Rz. 2 Systematische Einordnung. Art. 247 StPO ist eng verknüpft mit Art. 246 StPO (Grundsatz) und Art. 248 StPO (Siegelungsverfahren). Macht die Inhaberin geltend, die Aufzeichnungen unterlägen dem Geheimnisschutz, greift vorab das Siegelungsverfahren; erst nach rechtskräftiger Entsiegelung oder bei Verzicht auf Siegelung findet die Durchsuchung nach Art. 247 StPO statt.


Abs. 1 — Vorgängige Anhörung des Inhabers

Rz. 3 Recht zur Stellungnahme. Die Inhaberin oder der Inhaber der Datenträger hat das Recht, sich vor Beginn der inhaltlichen Auswertung zu den gespeicherten Daten zu äussern. Hierbei kann dargelegt werden, welche Dateien deliktsbezogen sind und welche dem Schutz der Privatsphäre oder Berufsgeheimnissen unterliegen (BGE 140 IV 28 E. 4.3).

Rz. 4 Definition von Suchfiltern. Im Rahmen der Anhörung können im Einvernehmen mit der Strafbehörde konkrete Suchbegriffe (Key-Words), Dateitypen und Zeitfenster vereinbart werden, um die Datenflut zu begrenzen (BGer 1B_65/2014 vom 22. August 2014 E. 2.2).


Abs. 2 — Beizug von Sachverständigen zur Triage

Rz. 5 Unabhängige Datentriage. Enthalten Datenträger komplexe, massenhafte oder sensible Datenbestände (z.B. ärztliche Krankengeschichten, Anwaltskorrespondenz, Bankdaten), kann die Staatsanwaltschaft oder das ZMG neutrale Sachverständige beiziehen. Diese nehmen die Aussonderung (Triage) geschützter Daten vor, anonymisieren Namen unbeteiligter Dritter und übergeben der Strafbehörde nur die deliktsrelevanten Auszüge (BGE 141 IV 77 E. 5; ZH Verwaltungsgericht VB.2023.00069 vom 5. Dezember 2024).

Rz. 6 Parteirechte bei Sachverständigen. Die Ernennung von Sachverständigen untersteht den allgemeinen Regeln von Art. 182 ff. StPO. Den Parteien ist vorab Gelegenheit zu geben, sich zur Person des Experten und zum Fragenkatalog zu äussern (SZ Kantonsgericht BEK 2024 171 vom 14. November 2024).


Abs. 3 — Kopien und Ausdrucke statt Beschlagnahme der Hardware

Rz. 7 Grundsatz des mildesten Mittels.

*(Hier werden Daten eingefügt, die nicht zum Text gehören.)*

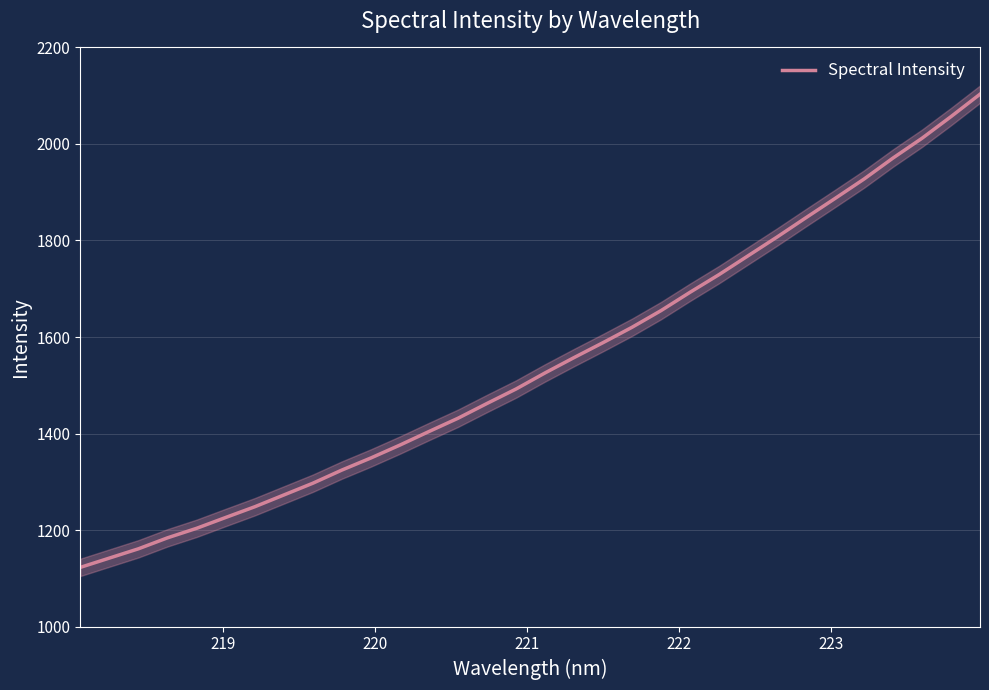

Reading right to left, extract all data points from this chart.

2103.2	2056.7	2011.9	1970.9	1927.3	1887.1	1847.4	1807.2	1768.3	1729.4	1692.7	1654.8	1620.2	1588.3	1557.3	1525.6	1492.2	1462.3	1431.6	1404.1	1376.0	1349.3	1324.2	1297.0	1272.6	1248.2	1226.0	1203.6	1183.9	1161.2	1142.0	1122.7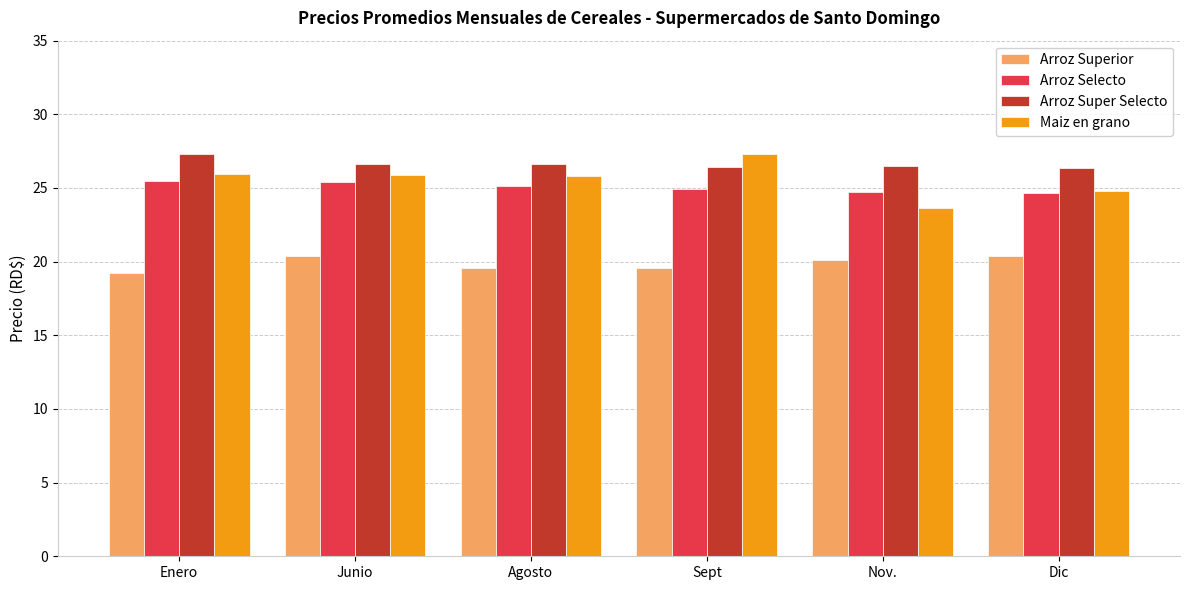

What are all the series names shown in the legend?

Arroz Superior, Arroz Selecto, Arroz Super Selecto, Maiz en grano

Reicht es für die Strafuntersuchung aus, dass die Inhaberin Dateikopien, USB-Sticks mit Extrakten oder PDF-Ausdrucke zur Verfügung stellt, hat die Strafbehörde von einer dauerhaften Beschlagnahme der Hardware (Server, Laptops, Firmenrechner) abzusehen (BGE 143 IV 21 E. 3.2; BGer 1B_29/2017 vom 8. Juni 2017 E. 3.2).


Kantonale Praxisfragen

1. Vernichtung nicht relevanter Datenkopien

Rz. 8 Werden bei einer Durchsuchung komplette Forensik-Spiegelungen (Forensic Images) erstellt und erweist sich bei der Triage der Grossteil der Daten als deliktsirrelevant, verlangt die kantonale Rechtsprechung die lückenlose Löschung der nicht zu den Akten genommenen Dateikopien nach Abschluss des Verfahrens (SZ Kantonsgericht BEK 2025 18 vom 28. April 2025).

2. Protokollierungspflicht der Triage

Rz. 9 Die Strafbehörde bzw. der beigezogene Experte muss im Durchsuchungsprotokoll detailliert festhalten, welche technischen Werkzeuge, Filter und Suchkriterien verwendet wurden und welche Dokumente ausgesondert wurden (GR Kantonsgericht SR2 2025 21 vom 9. April 2025).